**EXERCISE**
Please restate the records that follow word for word, omitting any images.

--- START ---

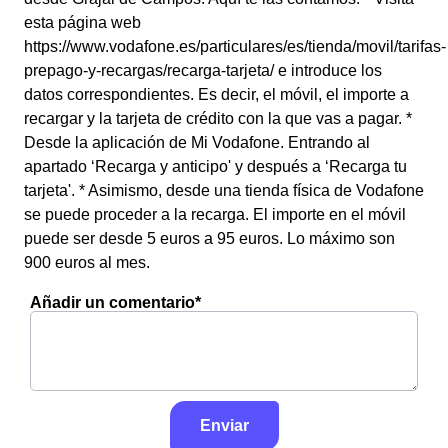
esta página web
https://www.vodafone.es/particulares/es/tienda/movil/tarifas-
prepago-y-recargas/recarga-tarjeta/ e introduce los
datos correspondientes. Es decir, el móvil, el importe a
recargar y la tarjeta de crédito con la que vas a pagar. *
Desde la aplicación de Mi Vodafone. Entrando al
apartado ‘Recarga y anticipo' y después a ‘Recarga tu
tarjeta'. * Asimismo, desde una tienda física de Vodafone
se puede proceder a la recarga. El importe en el móvil
puede ser desde 5 euros a 95 euros. Lo máximo son
900 euros al mes.
Añadir un comentario*
Enviar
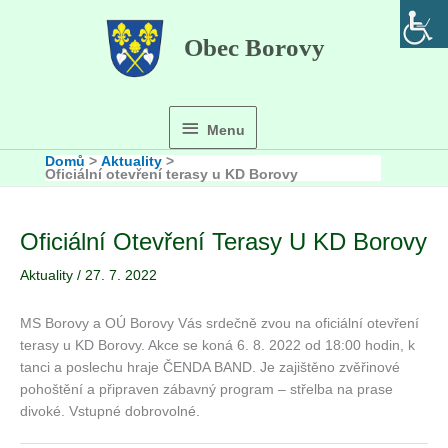
Přeskočit
na
Obec Borovy
obsah
Menu
Menu
Domů
Aktuality
Oficiální otevření terasy u KD Borovy
Oficiální Otevření Terasy U KD Borovy
Aktuality
/
27. 7. 2022
MS Borovy a OÚ Borovy Vás srdečně zvou na oficiální otevření
terasy u KD Borovy. Akce se koná 6. 8. 2022 od 18:00 hodin, k
tanci a poslechu hraje ČENDA BAND. Je zajištěno zvěřinové
pohoštění a připraven zábavný program – střelba na prase
divoké. Vstupné dobrovolné.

--- END ---

**RESPONSE AREA**
esta página web
https://www.vodafone.es/particulares/es/tienda/movil/tarifas-
prepago-y-recargas/recarga-tarjeta/ e introduce los
datos correspondientes. Es decir, el móvil, el importe a
recargar y la tarjeta de crédito con la que vas a pagar. *
Desde la aplicación de Mi Vodafone. Entrando al
apartado ‘Recarga y anticipo' y después a ‘Recarga tu
tarjeta'. * Asimismo, desde una tienda física de Vodafone
se puede proceder a la recarga. El importe en el móvil
puede ser desde 5 euros a 95 euros. Lo máximo son
900 euros al mes.
Añadir un comentario*
Enviar
Přeskočit
na
Obec Borovy
obsah
Menu
Menu
Domů
Aktuality
Oficiální otevření terasy u KD Borovy
Oficiální Otevření Terasy U KD Borovy
Aktuality
/
27. 7. 2022
MS Borovy a OÚ Borovy Vás srdečně zvou na oficiální otevření
terasy u KD Borovy. Akce se koná 6. 8. 2022 od 18:00 hodin, k
tanci a poslechu hraje ČENDA BAND. Je zajištěno zvěřinové
pohoštění a připraven zábavný program – střelba na prase
divoké. Vstupné dobrovolné.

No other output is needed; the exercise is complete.